As I have outlined to Ms Darley during the course of discourse with her this morning, of course it is entirely appropriate that she raise with Mr H those concerns and issues. It is entirely appropriate that they be the focus of consideration. And, of course, more importantly, it is entirely appropriate that such allegations and counter-allegations be the subject of fact finding by me at the trial.
As I have outlined, that is one of the reasons why I have accorded to this matter priority: namely, because it has been within, speaking broadly, the family law system for a considerable period of time. And equally, if not more importantly, it involves allegations of family violence and the impact upon the children of exposure to the same.
I consider it clearly established, when regard is had to page 47 of the mother’s affidavit filed yesterday (being correspondence from the Independent Children’s Lawyer to Mr H dated 10 September 2017) that included within the documents provided to Mr H at that time was an affidavit by Dr J, filed 14 November 2013.

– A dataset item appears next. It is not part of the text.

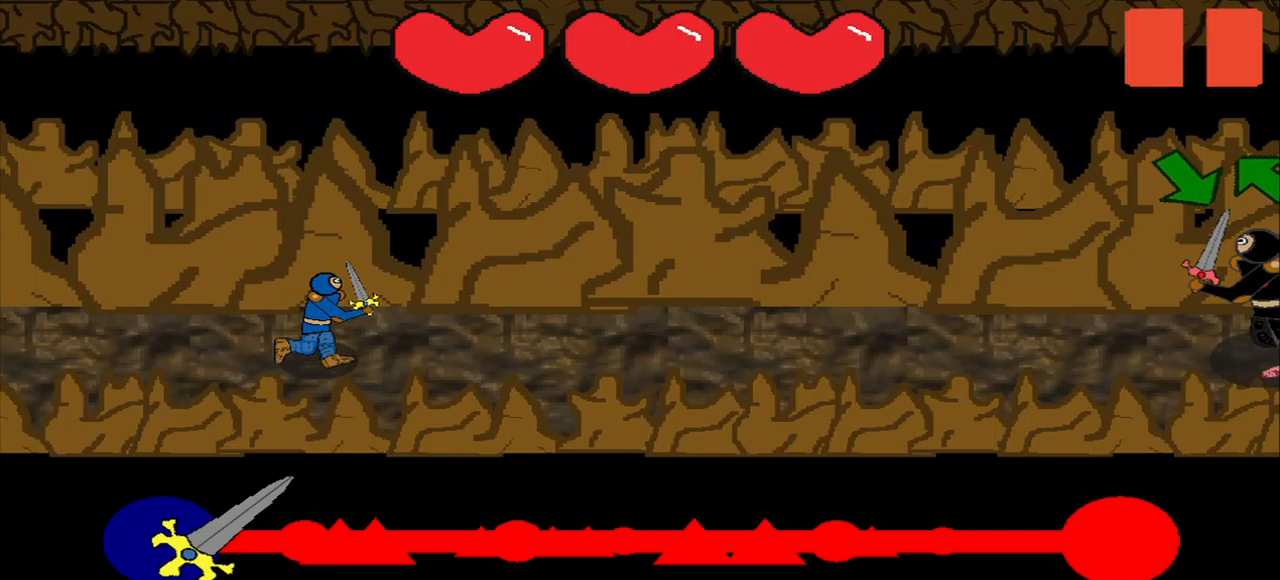
{"buttons": [], "left_stick": "center", "right_stick": "center", "events": [[250, "right_stick", "down-right"], [500, "right_stick", "center"]]}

Reference to that affidavit contains Dr J’s outlining or summary of the information provided to him by each of the parents during their respective interviews. Reference to it will clearly establish that Ms Darley raised with Dr J the allegations of family violence, as well as other issues that remain, it seems, live issues for determination at trial. It is therefore, in my view, established that because Mr H has been provided with Dr J’s affidavit, he will be able, from reference to it, to be fully aware about the issues raised by each of the parties.
It is also, of course, relevant to note that at the time the information and documents were provided by the Independent Children’s Lawyer to Mr H, there had not been compliance with the directions made by the Registrar in July of this year in relation to the filing of affidavit material by Ms Darley. In fact, her opportunity to file affidavit material has been the subject of further order made earlier this morning.
I am not persuaded, on the material relied upon by the mother, to grant the relief sought in paragraphs 4 through 11 of the Amended Application in a Case filed yesterday.
I consider, as I have outlined, and for the reasons I have already expressed during discourse with Ms Darley and the Independent Children’s Lawyer (to a lesser extent) that any issues in relation to the weight to be accorded to Mr H’s report can be the subject of submission, following his cross-examination. It is, of course, entirely appropriate that a party who seeks to challenge the weight to be accorded to the contents of any report do so following cross-examination, in which they are perfectly entitled to explore issues of, or touching upon, experience and the basis for whatever opinions are expressed by the author of that report.
It is also, of course, a matter entirely for parties to seek to adduce other expert evidence touching upon issues that they say are relevant. Again, that is why Directions are routinely made by Registrars in this Court in their often vain, or often desperate attempts, perhaps, to ensure that parties prepare the material they wish to rely upon and file it in a timely manner.
Insofar as the relief contained in paragraph 12 is concerned – namely, that the Family Report writer produce notes made during the assessment to the parties – I consider it appropriate that Mr H provide to the parties a copy of the notes he has taken in preparing his report, and that he do so at some time prior to his cross-examination.
It seems to me appropriate that, if possible, he provide to the Court a copy of his notes by 10.00 am on the first day of the trial. If that is not possible, then it is certainly a matter to which I will return on the first day of the trial so that an order can be made for the provision of those documents as soon thereafter as possible. In that way, then, parties will have an opportunity to peruse whatever notes Mr H takes, and then produces, prior to his cross-examination.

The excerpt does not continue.